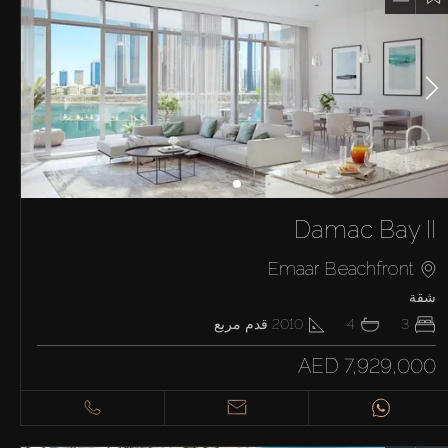
Damac Bay II
Emaar Beachfront
شقة
3
4
2010
قدم مربع
AED 7,929,000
:::
## WHAT THIS TASK INVOLVES:
Turn the lines read from the records into a Markdown table with two columns, Row and Line. Number the rows, skip blank lines, and leave the pictures out.

## REPLY TO THE TASK:
| Row | Line |
|---|---|
| 1 | Damac Bay II |
| 2 | Emaar Beachfront |
| 3 | شقة |
| 4 | 3 |
| 5 | 4 |
| 6 | 2010 |
| 7 | قدم مربع |
| 8 | AED 7,929,000 |